Preparing for Acrylic Painting

My Reference Photo
Photo Copyright 2010

It’s a gray, muggy Monday morning here, so I am trying to gin up a little enthusiasm to start painting. I know I’ll get it in gear as soon as I pick up my brush. It’s the initial inertia I have to overcome.

A cold front blowing through in the next hour will help, too, as it clears the skies and a brisk north wind will cool and dry out the air.

What am I working on? As I mentioned a few blogs back, I am having a great time painting acrylic on 300-lb. watercolor paper. I may have “found my medium” as one artist recently told me.

The motif of my current painting is a city street scene. I chose it because I like the various elements of the pedestrians, the cars on the busy street, the steep perspective of the buildings, and the distant mountain, which is barely visible.

I started on my painting a week ago.

First I enlarged my 4 x 6 in. (10 x 15 cm.) reference photo to 17.5 x 28 in. (44.5 x 71 cm.) to fit the a full-sheet size (22 x 30 in., 56 x 76 cm.) watercolor paper. My reference photo is now the actual size of my painting.

Then using the 17.5 x 28 in. measurement, I taped off the borders of the paper using Tear-by-Hand tape. This will give you a sharp, crisp edge.

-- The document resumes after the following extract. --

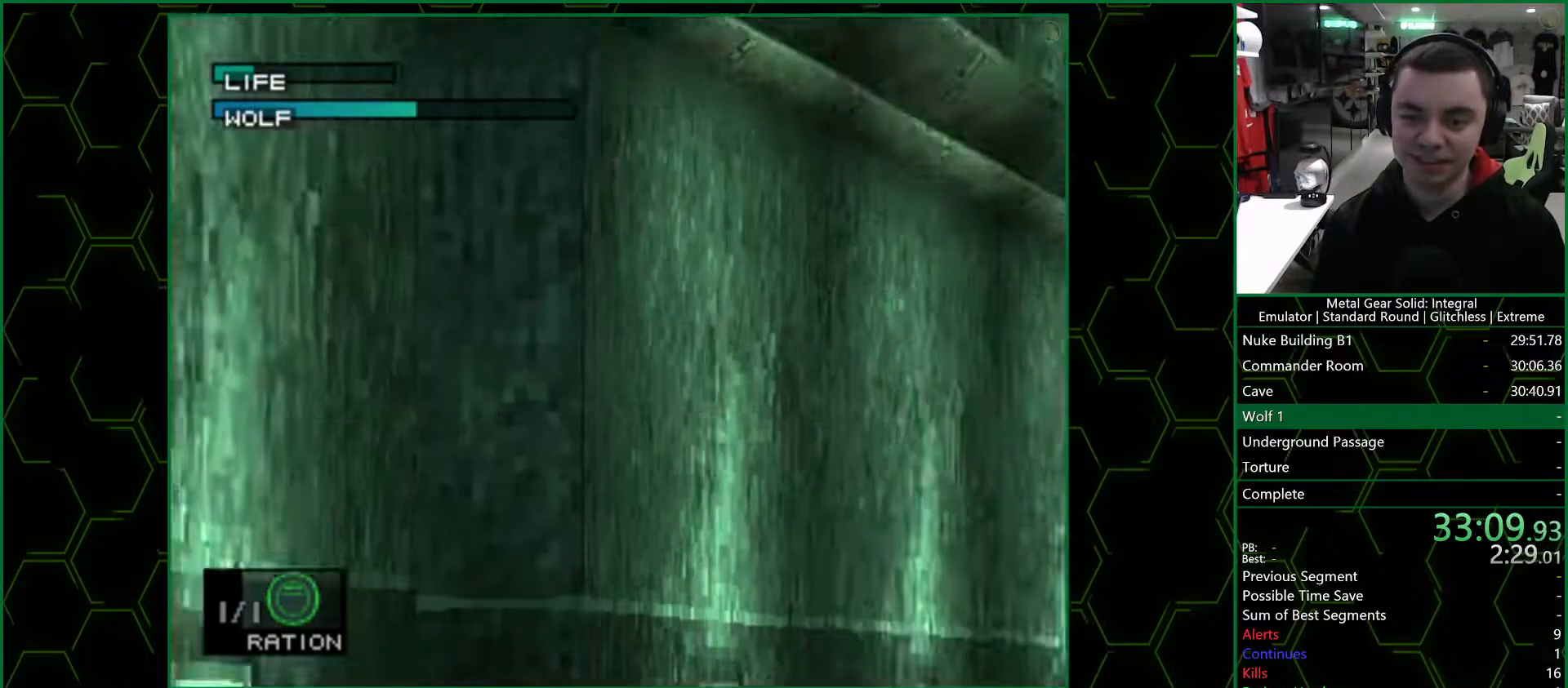
{"buttons": ["DPAD_UP"], "left_stick": "center", "right_stick": "center", "events": [[33, "DPAD_UP", "down"], [183, "CROSS", "down"], [267, "CROSS", "up"], [317, "CROSS", "down"], [350, "CROSS", "up"]]}
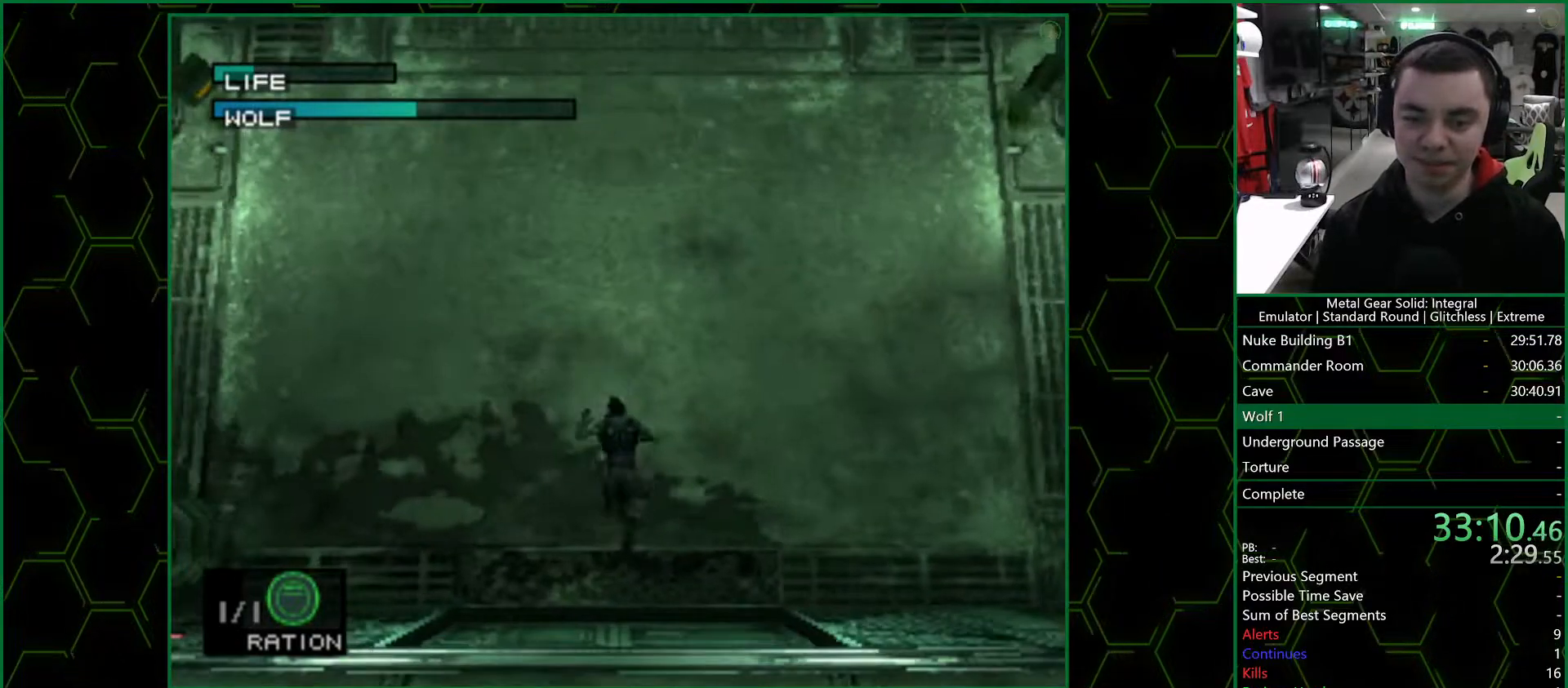
{"buttons": ["TRIANGLE"], "left_stick": "center", "right_stick": "center", "events": [[383, "TRIANGLE", "down"], [400, "DPAD_UP", "up"]]}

Next I used Saral transfer paper between my enlarged reference photo and the watercolor paper to transfer the main elements to the paper. It's wonderful stuff. This really helps when you have buildings or structures, which must have the proper perspective.

I was then ready to paint. I mixed ultramarine blue, azo yellow, and cadmium red medium acrylic to create my “dark” color. I painted all the darkest elements first with varying shades of my dark color from almost black to lighter grays. FYI-this is just the opposite of how you paint in watercolor. I like to paint the darks first in acrylic because it helps me judge the correct values of the other colors.

Some painters like to paint the whole sheet a neutral color first to cut the white of the paper, but for some reason that doesn’t usually help me, so I rarely do that.

Then I started painting the tall building fa├žade on the left-hand side. And that’s where I am right now as I begin today’s work.

I’ll let you know how it’s going. That cold front is blowing through with a rain shower, but I expect the sun to be shining soon. What a nice metaphor for a successful day of painting!